Limit Your Confessions to Close Family
When you decide whom to tell about your heroin addiction, keep it to your closest loved ones at first. If you are in a group, you do not want outsiders or acquaintances to make your loved ones feel like they are unable to be fully expressive. This is a very difficult time and everyone deserves a safe, loving, and personal group with whom to rally. Moreover, your family may want to be able to process the information before the word gets out. The news will eventually trickle down to distant relatives and friends. Besides, you do not have to tell everyone.
Be Ready for Negativity and Insistence
If you are addicted to heroin, you already know that it is a serious state to be in. It is not unnatural for family members to get scared and express anger. It is in your best interest not to return that anger. Try to be understanding and hopefully, they will too. It takes some adjusting and the road ahead for them is going to be trying, so a little sympathy goes a long way.
You are also likely to encounter insistence. Family members will insist you get help, insist you go cold turkey, insist you answer a barrage of questions, etc. They are going to want you sober and want you to stay that way from that day forward. Explain your situation, what your plans are for treatment, etc. You could use the help.
You really ought to be sober when you confess your addiction to your family.
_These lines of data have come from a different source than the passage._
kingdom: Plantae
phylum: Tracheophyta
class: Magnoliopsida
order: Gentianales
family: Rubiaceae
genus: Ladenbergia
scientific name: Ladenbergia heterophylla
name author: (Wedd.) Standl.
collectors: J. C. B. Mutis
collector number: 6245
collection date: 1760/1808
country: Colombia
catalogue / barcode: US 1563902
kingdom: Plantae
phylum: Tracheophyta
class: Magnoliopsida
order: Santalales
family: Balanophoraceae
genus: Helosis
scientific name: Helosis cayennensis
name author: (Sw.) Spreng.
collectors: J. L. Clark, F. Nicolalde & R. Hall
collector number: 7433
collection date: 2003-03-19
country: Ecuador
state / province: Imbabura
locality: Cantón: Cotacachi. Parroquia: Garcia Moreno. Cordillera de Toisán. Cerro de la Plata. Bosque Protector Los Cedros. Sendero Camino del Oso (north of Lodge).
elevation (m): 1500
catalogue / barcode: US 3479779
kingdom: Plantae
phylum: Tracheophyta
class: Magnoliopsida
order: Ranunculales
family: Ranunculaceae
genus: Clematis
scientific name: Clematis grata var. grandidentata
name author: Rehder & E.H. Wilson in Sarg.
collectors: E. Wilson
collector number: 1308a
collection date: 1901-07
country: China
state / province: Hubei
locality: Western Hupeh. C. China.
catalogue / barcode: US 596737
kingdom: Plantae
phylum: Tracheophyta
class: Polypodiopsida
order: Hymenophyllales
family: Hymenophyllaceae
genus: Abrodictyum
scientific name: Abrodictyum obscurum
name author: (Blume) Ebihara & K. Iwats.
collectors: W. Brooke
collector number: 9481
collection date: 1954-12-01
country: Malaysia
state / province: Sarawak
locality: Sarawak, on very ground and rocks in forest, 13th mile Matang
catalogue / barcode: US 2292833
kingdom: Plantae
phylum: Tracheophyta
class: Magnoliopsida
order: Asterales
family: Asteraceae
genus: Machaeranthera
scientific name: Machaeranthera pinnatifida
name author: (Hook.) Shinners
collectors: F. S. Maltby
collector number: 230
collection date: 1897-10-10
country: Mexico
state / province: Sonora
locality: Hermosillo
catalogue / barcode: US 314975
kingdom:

This is not for their benefit. This is so that you fully comprehend what is happening. There is going to be a lot said and there will be a lot of emotion. This is not the time to be numb to it. Remember, it is hard for them too and they have to face it without a crutch. If they can, so can you.
Understand That They Cannot Understand
Your family members have possibly gained all of their knowledge of heroin addiction from often incorrect news stories and films. What they express to you may be laughably inaccurate, but that should not invalidate their concerns. You know more than any of them that your addiction can be fatally dangerous. You know what it is doing to you mentally, physically, and emotionally. They can only guess and they will likely guess wrong. All they will know for a fact is what you tell them, so be prepared to be open and do not be afraid to let them know some of the truths about heroin addiction.
Let it Be Emotional
You may want to push away any emotional outbursts, crying, and the like. Instead, just let people feel how they want to feel. It is not a personal slight. It may feel like they are overreacting, but it is up to them how they want to react. It is up to you whether you want to accept and validate their feelings or dismiss them.
Hopefully, telling your family about your heroin addiction is a step on your road to recovery. With their support and your willingness to accept it, you can make it all the way to lifelong sobriety. Show them that this situation does not have to be a tragedy. It can be a story of triumph and teamwork.